電話を受けた柳川は、不機嫌そうに言った。

「お前なぁ、頭痛くらいで休むなよ。はってでも来いよ!」
「どうしても起き上がることができそうにないんです」
「まったく、仕事舐めてんじゃねぇか?体調管理くらいしっかりやれよ」
「体調不良での休むのは入社以来初めてですよ!」と瀬谷は言い返したかったが、そんな元気もない。
「すみませんが、今日は休みます。何かあれば携帯は出られるようにしておきますから」

 こう言って電話を切った。

「自分のことは棚に上げて、部下が体調不良でも休ませようとしないなんて…」

 瀬谷はひどい頭痛の中で、部長や会社に対する不信感が次第に増していった。実際、柳川は気に入らない部下に対しては、パワハラに近い厳しい言葉を投げつける一方で、自分は二日酔いで遅刻するのは日常茶飯事だった。

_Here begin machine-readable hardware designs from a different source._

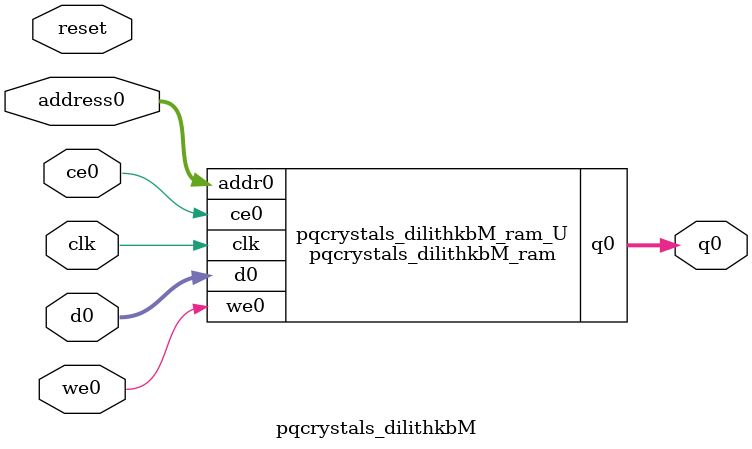
<source format=v>
`timescale 1 ns / 1 ps
module pqcrystals_dilithkbM_ram (addr0, ce0, d0, we0, q0,  clk);

parameter DWIDTH = 8;
parameter AWIDTH = 8;
parameter MEM_SIZE = 136;

input[AWIDTH-1:0] addr0;
input ce0;
input[DWIDTH-1:0] d0;
input we0;
output reg[DWIDTH-1:0] q0;
input clk;

(* ram_style = "block" *)reg [DWIDTH-1:0] ram[0:MEM_SIZE-1];




always @(posedge clk)  
begin 
    if (ce0) begin
        if (we0) 
            ram[addr0] <= d0; 
        q0 <= ram[addr0];
    end
end


endmodule

`timescale 1 ns / 1 ps
module pqcrystals_dilithkbM(
    reset,
    clk,
    address0,
    ce0,
    we0,
    d0,
    q0);

parameter DataWidth = 32'd8;
parameter AddressRange = 32'd136;
parameter AddressWidth = 32'd8;
input reset;
input clk;
input[AddressWidth - 1:0] address0;
input ce0;
input we0;
input[DataWidth - 1:0] d0;
output[DataWidth - 1:0] q0;



pqcrystals_dilithkbM_ram pqcrystals_dilithkbM_ram_U(
    .clk( clk ),
    .addr0( address0 ),
    .ce0( ce0 ),
    .we0( we0 ),
    .d0( d0 ),
    .q0( q0 ));

endmodule


</source>
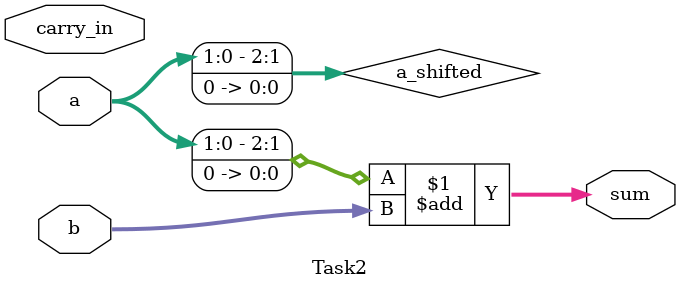
<source format=sv>
`timescale 1ns / 1ps

module Task2(
    input logic [1:0] a,
    input logic [3:0] b,
    input logic carry_in,
    output logic [3:0] sum
);

   
    logic [2:0] a_shifted;


    assign a_shifted = {a, 1'b0}; // Concatenation to add zero at the end and also shifting left


    assign sum = a_shifted + b;

endmodule

</source>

「この会社でやっていくのはもう限界だな…」と横になって、転職を考え始めていた。

体調が良くない部下が遅刻、
課長が心配すると逆ギレされる

 翌日、体調はまだ完全ではなかったが、瀬谷は何とか出勤した。そして1時間ほどすると、瀬谷の部下である林が遅刻してきた。出勤してきた林の顔色が悪いので、心配した瀬谷が林に声をかけた。

「おい、どうした?具合悪いのか?」
「いや、ちょっと二日酔いで…」

 林は微かに酒の臭いをさせながら、悪びれもせずに答えた。瀬谷が呆れて言う。

「二日酔いで遅刻って…。それはまずいだろ」

 すると林が逆ギレして言い返してきた。

「だって柳川部長が遅くまでしつこく飲ませるから。部長だっていつも飲み会の翌日は遅刻しているじゃないですか!」

 柳川部長の二日酔いによる遅刻・欠勤は以前から頻繁にあり、瀬谷は苦々しく思っていた。今までも何度か社長に「注意してもらえませんか?」と言ったことがある。その都度、社長は柳川部長に注意してくれていたが、相変わらず飲んでは欠勤・遅刻を繰り返していた。「部下にまで影響が出ているとなると問題だな…」と感じた瀬谷は意を決して柳川部長と直接話すことにした。